A princípio, esses são mesmo os mais pobres, esmagados por um sistema que dá poucas chances de ascensão social e cada vez mais marginaliza os menos afortunados. Nada disso é mentira. Mas o modo violento como eles olham, se referem e até mesmo tratam os “playboys” (se bem que pros “manos”, qualquer loiro de olho azul é automaticamente um repressor ofendendo suas famílias) faz com que a distância entre essas pessoas seja ainda maior – e com mais espinhos pelo caminho. Qualquer um com uma roupa mais bacana sente-se constrangido pela própria existência na presença desses caras. É o preconceito do desfavorecido contra o favorecido. Justificado, justificadíssimo, mas tão perverso quanto o outro.

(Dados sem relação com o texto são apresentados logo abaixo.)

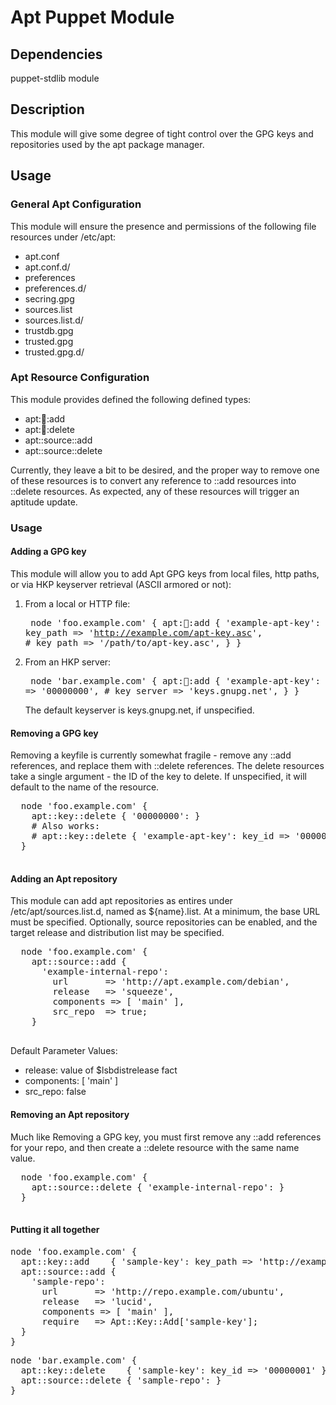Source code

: Apt Puppet Module
=================

Dependencies
------------
puppet-stdlib module

Description
-----------
This module will give some degree of tight control over the GPG keys and 
repositories used by the apt package manager.

Usage
-----

### General Apt Configuration
This module will ensure the presence and permissions of the following file 
resources under /etc/apt:

  * apt.conf
  * apt.conf.d/
  * preferences
  * preferences.d/
  * secring.gpg
  * sources.list
  * sources.list.d/
  * trustdb.gpg
  * trusted.gpg
  * trusted.gpg.d/

### Apt Resource Configuration
This module provides defined the following defined types:

  * apt::key::add
  * apt::key::delete
  * apt::source::add
  * apt::source::delete

Currently, they leave a bit to be desired, and the proper way to remove one 
of these resources is to convert any reference to ::add resources into ::delete
 resources. As expected, any of these resources will trigger an aptitude update.

### Usage

#### Adding a GPG key
This module will allow you to add Apt GPG keys from local files, http paths, 
or via HKP keyserver retrieval (ASCII armored or not):

  1) From a local or HTTP file:
    <pre>
    node 'foo.example.com' {
      apt::key::add {
        'example-apt-key':
          key_path => 'http://example.com/apt-key.asc',
          # key_path => '/path/to/apt-key.asc',
      }
    }
    </pre>
  2) From an HKP server:
    <pre>
    node 'bar.example.com' {
      apt::key::add {
        'example-apt-key':
          key_id     => '00000000',
          # key_server => 'keys.gnupg.net',
      }
    }
    </pre>
    The default keyserver is keys.gnupg.net, if unspecified.

#### Removing a GPG key
Removing a keyfile is currently somewhat fragile - remove any ::add references,
 and replace them with ::delete references. The delete resources take a single 
 argument - the ID of the key to delete. If unspecified, it will default to the 
 name of the resource.
  <pre>
  node 'foo.example.com' {
    apt::key::delete { '00000000': }
    # Also works:
    # apt::key::delete { 'example-apt-key': key_id => '00000000' }
  }
  </pre>

#### Adding an Apt repository
This module can add apt repositories as entires under /etc/apt/sources.list.d, 
named as ${name}.list. At a minimum, the base URL must be specified. Optionally,
 source repositories can be enabled, and the target release and distribution 
 list may be specified.
  <pre>
  node 'foo.example.com' {
    apt::source::add {
      'example-internal-repo':
        url       => 'http://apt.example.com/debian',
        release   => 'squeeze',
        components => [ 'main' ],
        src_repo  => true;
    }
  </pre>
Default Parameter Values:

  * release:   value of $lsbdistrelease fact
  * components: [ 'main' ]
  * src_repo:  false

#### Removing an Apt repository
Much like Removing a GPG key, you must first remove any ::add references for your repo, and then create a ::delete resource with the same name value.
  <pre>
  node 'foo.example.com' {
    apt::source::delete { 'example-internal-repo': }
  }
  </pre>

#### Putting it all together
<pre>
node 'foo.example.com' {
  apt::key::add    { 'sample-key': key_path => 'http://example.com/sample-key.asc' }
  apt::source::add {
    'sample-repo':
      url       => 'http://repo.example.com/ubuntu',
      release   => 'lucid',
      components => [ 'main' ],
      require   => Apt::Key::Add['sample-key'];
  }
}
</pre>

<pre>
node 'bar.example.com' {
  apt::key::delete    { 'sample-key': key_id => '00000001' }
  apt::source::delete { 'sample-repo': }
}
</pre>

E no meio disso tudo aparece o rap brasileiro (paulistano?), disparando contra tudo e todos, e levando consigo um sem-número de moleques que acreditam naquilo e repetem as idéias, como um mantra. Não sou ingênuo para achar que a polícia é santa, mas o que faz um gambé quando, ao ordenar disciplina, ouve urros de protesto do público e recebe indiferença dos artistas? Desce a mão, mesmo. E é inocência pensar que não fariam isso.

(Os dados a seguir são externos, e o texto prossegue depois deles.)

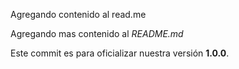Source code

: Agregando contenido al read.me

Agregando mas contenido al _README.md_

Este commit es para oficializar nuestra versión **1.0.0**.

Se o show em questão fosse do Marcelo D2, por exemplo, acredito que não teria havido essa confusão. Porque o D2 conseguiu, enfim, transformar seu rap numa coisa vendável. Ele se auto intitula o tal pesadelo do pop, mas ele é extremamente pop. Brilhante! Um monte de branquelo rico escuta aquilo se achando o malandrão, o anti-pop, o mano do gueto, e aí o Marcelo vende pra cacete. Mais ou menos como funciona há um bom tempo nos Estados Unidos. Melhor: ele incutiu umas doses de música brasileira na sua música e com isso se livrou do estigma de ser um clone dos rappers americanos e ainda conseguiu uns fãs de samba. Em 2005, levou o VMB de melhor clipe de MPB!!! Em 2006, voltou a levar, mas dessa vez como artista de rap.
Então, voltando ao hipotético show do D2, o ambiente seria muito mais miscigenado, e os manos que estivessem ali não se sentiriam tão donos da música, da banda e, conseqüentemente, tão invadidos. Aproveitariam a música congregados aos playboys e pattys e sambistas universitários de calça de saco de batata. Viu que poético?
Nisso, os Racionais seguem separados do resto do mundo. E vão continuar, enquanto se mantiverem irredutíveis em relação à sua posição (musical e comportamental) de parco alcance. Enquanto isso, não se surpreenda com tumultos e bombas de gás lacrimogêneo.